**WHAT THE EXERCISE ASKS:**
Reproduce every one of the following rows verbatim, keeping each line, its characters, and its order unchanged.
* * * *
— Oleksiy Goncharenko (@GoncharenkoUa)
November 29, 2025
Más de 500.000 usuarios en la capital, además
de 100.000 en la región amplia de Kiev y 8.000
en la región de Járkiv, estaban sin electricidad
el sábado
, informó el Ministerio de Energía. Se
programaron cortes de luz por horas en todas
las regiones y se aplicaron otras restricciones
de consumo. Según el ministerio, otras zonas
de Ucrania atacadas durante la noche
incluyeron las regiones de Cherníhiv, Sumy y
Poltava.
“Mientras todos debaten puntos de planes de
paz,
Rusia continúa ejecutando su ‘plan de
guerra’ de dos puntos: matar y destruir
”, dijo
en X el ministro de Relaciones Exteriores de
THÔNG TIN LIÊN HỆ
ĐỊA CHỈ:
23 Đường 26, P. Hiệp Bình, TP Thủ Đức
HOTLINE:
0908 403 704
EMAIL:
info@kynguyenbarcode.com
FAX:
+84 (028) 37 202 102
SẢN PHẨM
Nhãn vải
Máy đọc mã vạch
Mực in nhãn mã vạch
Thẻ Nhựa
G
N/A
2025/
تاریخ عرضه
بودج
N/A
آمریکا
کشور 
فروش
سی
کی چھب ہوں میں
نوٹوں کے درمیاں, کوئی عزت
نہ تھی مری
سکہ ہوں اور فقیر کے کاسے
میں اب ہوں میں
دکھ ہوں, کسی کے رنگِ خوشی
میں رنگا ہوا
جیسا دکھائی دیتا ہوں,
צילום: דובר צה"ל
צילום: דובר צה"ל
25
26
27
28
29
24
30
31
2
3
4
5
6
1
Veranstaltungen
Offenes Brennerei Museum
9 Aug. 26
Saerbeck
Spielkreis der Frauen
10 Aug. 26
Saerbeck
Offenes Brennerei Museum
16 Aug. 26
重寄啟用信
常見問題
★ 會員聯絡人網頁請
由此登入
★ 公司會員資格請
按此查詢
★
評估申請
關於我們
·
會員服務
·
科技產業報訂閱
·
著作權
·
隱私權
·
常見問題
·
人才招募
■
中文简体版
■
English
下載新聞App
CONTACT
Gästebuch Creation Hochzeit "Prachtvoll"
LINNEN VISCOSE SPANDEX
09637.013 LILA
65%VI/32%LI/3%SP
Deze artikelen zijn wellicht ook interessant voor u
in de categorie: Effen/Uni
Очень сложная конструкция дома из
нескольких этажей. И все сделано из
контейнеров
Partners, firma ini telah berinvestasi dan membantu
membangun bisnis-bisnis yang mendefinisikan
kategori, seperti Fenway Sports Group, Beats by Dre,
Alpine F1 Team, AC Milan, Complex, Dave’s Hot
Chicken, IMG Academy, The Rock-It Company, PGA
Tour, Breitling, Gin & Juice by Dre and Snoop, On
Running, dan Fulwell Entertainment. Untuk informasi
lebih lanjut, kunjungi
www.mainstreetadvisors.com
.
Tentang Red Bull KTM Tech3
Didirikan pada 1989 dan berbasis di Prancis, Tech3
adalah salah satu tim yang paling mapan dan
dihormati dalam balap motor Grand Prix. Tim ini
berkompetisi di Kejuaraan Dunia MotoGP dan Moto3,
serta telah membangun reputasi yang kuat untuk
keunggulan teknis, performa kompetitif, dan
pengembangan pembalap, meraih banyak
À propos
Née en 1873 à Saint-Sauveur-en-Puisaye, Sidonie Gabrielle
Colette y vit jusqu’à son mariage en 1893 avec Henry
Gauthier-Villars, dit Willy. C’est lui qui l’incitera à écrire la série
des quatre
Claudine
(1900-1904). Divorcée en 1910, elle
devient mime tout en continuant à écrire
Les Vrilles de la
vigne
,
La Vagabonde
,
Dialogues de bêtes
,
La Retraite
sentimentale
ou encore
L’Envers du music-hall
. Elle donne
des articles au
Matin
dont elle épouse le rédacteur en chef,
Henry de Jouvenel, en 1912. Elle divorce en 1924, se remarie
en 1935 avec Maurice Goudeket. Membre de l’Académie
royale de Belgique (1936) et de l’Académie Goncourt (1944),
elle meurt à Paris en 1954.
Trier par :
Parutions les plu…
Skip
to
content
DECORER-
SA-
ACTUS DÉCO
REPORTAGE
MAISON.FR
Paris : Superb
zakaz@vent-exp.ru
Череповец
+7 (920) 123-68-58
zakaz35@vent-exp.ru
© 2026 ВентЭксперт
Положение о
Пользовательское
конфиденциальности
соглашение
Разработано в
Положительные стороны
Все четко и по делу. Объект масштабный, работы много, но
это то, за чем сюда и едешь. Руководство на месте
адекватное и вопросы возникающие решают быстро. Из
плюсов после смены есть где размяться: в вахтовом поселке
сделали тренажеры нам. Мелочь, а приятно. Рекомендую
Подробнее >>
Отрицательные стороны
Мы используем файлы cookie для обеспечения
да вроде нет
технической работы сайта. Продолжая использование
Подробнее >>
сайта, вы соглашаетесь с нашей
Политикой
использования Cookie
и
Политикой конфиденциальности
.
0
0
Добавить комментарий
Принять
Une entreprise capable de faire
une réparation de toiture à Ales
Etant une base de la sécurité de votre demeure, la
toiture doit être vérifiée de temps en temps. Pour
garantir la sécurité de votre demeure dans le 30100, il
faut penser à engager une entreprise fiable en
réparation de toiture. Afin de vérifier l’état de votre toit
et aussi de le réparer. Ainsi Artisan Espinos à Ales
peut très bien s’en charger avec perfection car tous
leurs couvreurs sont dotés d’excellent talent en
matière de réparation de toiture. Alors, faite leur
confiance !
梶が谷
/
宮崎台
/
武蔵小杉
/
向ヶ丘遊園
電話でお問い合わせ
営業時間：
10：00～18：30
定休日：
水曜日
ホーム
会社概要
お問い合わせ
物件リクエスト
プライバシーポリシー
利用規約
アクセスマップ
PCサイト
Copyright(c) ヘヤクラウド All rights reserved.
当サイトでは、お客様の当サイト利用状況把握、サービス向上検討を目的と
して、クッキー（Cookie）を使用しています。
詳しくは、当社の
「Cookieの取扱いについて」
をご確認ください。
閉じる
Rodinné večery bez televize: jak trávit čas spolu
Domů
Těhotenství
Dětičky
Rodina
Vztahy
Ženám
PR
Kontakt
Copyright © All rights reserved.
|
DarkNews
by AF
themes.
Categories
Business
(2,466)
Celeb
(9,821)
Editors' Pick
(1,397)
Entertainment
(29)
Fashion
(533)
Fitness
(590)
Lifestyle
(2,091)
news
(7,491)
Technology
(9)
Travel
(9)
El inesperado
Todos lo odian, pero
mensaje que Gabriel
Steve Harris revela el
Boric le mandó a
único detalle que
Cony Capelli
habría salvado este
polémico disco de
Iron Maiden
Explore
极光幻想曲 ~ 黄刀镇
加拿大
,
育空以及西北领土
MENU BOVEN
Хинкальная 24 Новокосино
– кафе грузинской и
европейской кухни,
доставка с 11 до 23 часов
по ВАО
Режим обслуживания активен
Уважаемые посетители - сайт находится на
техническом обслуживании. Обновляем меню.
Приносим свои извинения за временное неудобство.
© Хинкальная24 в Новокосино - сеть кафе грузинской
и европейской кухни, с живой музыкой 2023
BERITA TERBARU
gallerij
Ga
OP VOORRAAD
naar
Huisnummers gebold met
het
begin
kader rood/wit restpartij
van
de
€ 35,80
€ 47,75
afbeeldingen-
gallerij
* * * *
**WRITTEN SOLUTION:**
— Oleksiy Goncharenko (@GoncharenkoUa)
November 29, 2025
Más de 500.000 usuarios en la capital, además
de 100.000 en la región amplia de Kiev y 8.000
en la región de Járkiv, estaban sin electricidad
el sábado
, informó el Ministerio de Energía. Se
programaron cortes de luz por horas en todas
las regiones y se aplicaron otras restricciones
de consumo. Según el ministerio, otras zonas
de Ucrania atacadas durante la noche
incluyeron las regiones de Cherníhiv, Sumy y
Poltava.
“Mientras todos debaten puntos de planes de
paz,
Rusia continúa ejecutando su ‘plan de
guerra’ de dos puntos: matar y destruir
”, dijo
en X el ministro de Relaciones Exteriores de
THÔNG TIN LIÊN HỆ
ĐỊA CHỈ:
23 Đường 26, P. Hiệp Bình, TP Thủ Đức
HOTLINE:
0908 403 704
EMAIL:
info@kynguyenbarcode.com
FAX:
+84 (028) 37 202 102
SẢN PHẨM
Nhãn vải
Máy đọc mã vạch
Mực in nhãn mã vạch
Thẻ Nhựa
G
N/A
2025/
تاریخ عرضه
بودج
N/A
آمریکا
کشور 
فروش
سی
کی چھب ہوں میں
نوٹوں کے درمیاں, کوئی عزت
نہ تھی مری
سکہ ہوں اور فقیر کے کاسے
میں اب ہوں میں
دکھ ہوں, کسی کے رنگِ خوشی
میں رنگا ہوا
جیسا دکھائی دیتا ہوں,
צילום: דובר צה"ל
צילום: דובר צה"ל
25
26
27
28
29
24
30
31
2
3
4
5
6
1
Veranstaltungen
Offenes Brennerei Museum
9 Aug. 26
Saerbeck
Spielkreis der Frauen
10 Aug. 26
Saerbeck
Offenes Brennerei Museum
16 Aug. 26
重寄啟用信
常見問題
★ 會員聯絡人網頁請
由此登入
★ 公司會員資格請
按此查詢
★
評估申請
關於我們
·
會員服務
·
科技產業報訂閱
·
著作權
·
隱私權
·
常見問題
·
人才招募
■
中文简体版
■
English
下載新聞App
CONTACT
Gästebuch Creation Hochzeit "Prachtvoll"
LINNEN VISCOSE SPANDEX
09637.013 LILA
65%VI/32%LI/3%SP
Deze artikelen zijn wellicht ook interessant voor u
in de categorie: Effen/Uni
Очень сложная конструкция дома из
нескольких этажей. И все сделано из
контейнеров
Partners, firma ini telah berinvestasi dan membantu
membangun bisnis-bisnis yang mendefinisikan
kategori, seperti Fenway Sports Group, Beats by Dre,
Alpine F1 Team, AC Milan, Complex, Dave’s Hot
Chicken, IMG Academy, The Rock-It Company, PGA
Tour, Breitling, Gin & Juice by Dre and Snoop, On
Running, dan Fulwell Entertainment. Untuk informasi
lebih lanjut, kunjungi
www.mainstreetadvisors.com
.
Tentang Red Bull KTM Tech3
Didirikan pada 1989 dan berbasis di Prancis, Tech3
adalah salah satu tim yang paling mapan dan
dihormati dalam balap motor Grand Prix. Tim ini
berkompetisi di Kejuaraan Dunia MotoGP dan Moto3,
serta telah membangun reputasi yang kuat untuk
keunggulan teknis, performa kompetitif, dan
pengembangan pembalap, meraih banyak
À propos
Née en 1873 à Saint-Sauveur-en-Puisaye, Sidonie Gabrielle
Colette y vit jusqu’à son mariage en 1893 avec Henry
Gauthier-Villars, dit Willy. C’est lui qui l’incitera à écrire la série
des quatre
Claudine
(1900-1904). Divorcée en 1910, elle
devient mime tout en continuant à écrire
Les Vrilles de la
vigne
,
La Vagabonde
,
Dialogues de bêtes
,
La Retraite
sentimentale
ou encore
L’Envers du music-hall
. Elle donne
des articles au
Matin
dont elle épouse le rédacteur en chef,
Henry de Jouvenel, en 1912. Elle divorce en 1924, se remarie
en 1935 avec Maurice Goudeket. Membre de l’Académie
royale de Belgique (1936) et de l’Académie Goncourt (1944),
elle meurt à Paris en 1954.
Trier par :
Parutions les plu…
Skip
to
content
DECORER-
SA-
ACTUS DÉCO
REPORTAGE
MAISON.FR
Paris : Superb
zakaz@vent-exp.ru
Череповец
+7 (920) 123-68-58
zakaz35@vent-exp.ru
© 2026 ВентЭксперт
Положение о
Пользовательское
конфиденциальности
соглашение
Разработано в
Положительные стороны
Все четко и по делу. Объект масштабный, работы много, но
это то, за чем сюда и едешь. Руководство на месте
адекватное и вопросы возникающие решают быстро. Из
плюсов после смены есть где размяться: в вахтовом поселке
сделали тренажеры нам. Мелочь, а приятно. Рекомендую
Подробнее >>
Отрицательные стороны
Мы используем файлы cookie для обеспечения
да вроде нет
технической работы сайта. Продолжая использование
Подробнее >>
сайта, вы соглашаетесь с нашей
Политикой
использования Cookie
и
Политикой конфиденциальности
.
0
0
Добавить комментарий
Принять
Une entreprise capable de faire
une réparation de toiture à Ales
Etant une base de la sécurité de votre demeure, la
toiture doit être vérifiée de temps en temps. Pour
garantir la sécurité de votre demeure dans le 30100, il
faut penser à engager une entreprise fiable en
réparation de toiture. Afin de vérifier l’état de votre toit
et aussi de le réparer. Ainsi Artisan Espinos à Ales
peut très bien s’en charger avec perfection car tous
leurs couvreurs sont dotés d’excellent talent en
matière de réparation de toiture. Alors, faite leur
confiance !
梶が谷
/
宮崎台
/
武蔵小杉
/
向ヶ丘遊園
電話でお問い合わせ
営業時間：
10：00～18：30
定休日：
水曜日
ホーム
会社概要
お問い合わせ
物件リクエスト
プライバシーポリシー
利用規約
アクセスマップ
PCサイト
Copyright(c) ヘヤクラウド All rights reserved.
当サイトでは、お客様の当サイト利用状況把握、サービス向上検討を目的と
して、クッキー（Cookie）を使用しています。
詳しくは、当社の
「Cookieの取扱いについて」
をご確認ください。
閉じる
Rodinné večery bez televize: jak trávit čas spolu
Domů
Těhotenství
Dětičky
Rodina
Vztahy
Ženám
PR
Kontakt
Copyright © All rights reserved.
|
DarkNews
by AF
themes.
Categories
Business
(2,466)
Celeb
(9,821)
Editors' Pick
(1,397)
Entertainment
(29)
Fashion
(533)
Fitness
(590)
Lifestyle
(2,091)
news
(7,491)
Technology
(9)
Travel
(9)
El inesperado
Todos lo odian, pero
mensaje que Gabriel
Steve Harris revela el
Boric le mandó a
único detalle que
Cony Capelli
habría salvado este
polémico disco de
Iron Maiden
Explore
极光幻想曲 ~ 黄刀镇
加拿大
,
育空以及西北领土
MENU BOVEN
Хинкальная 24 Новокосино
– кафе грузинской и
европейской кухни,
доставка с 11 до 23 часов
по ВАО
Режим обслуживания активен
Уважаемые посетители - сайт находится на
техническом обслуживании. Обновляем меню.
Приносим свои извинения за временное неудобство.
© Хинкальная24 в Новокосино - сеть кафе грузинской
и европейской кухни, с живой музыкой 2023
BERITA TERBARU
gallerij
Ga
OP VOORRAAD
naar
Huisnummers gebold met
het
begin
kader rood/wit restpartij
van
de
€ 35,80
€ 47,75
afbeeldingen-
gallerij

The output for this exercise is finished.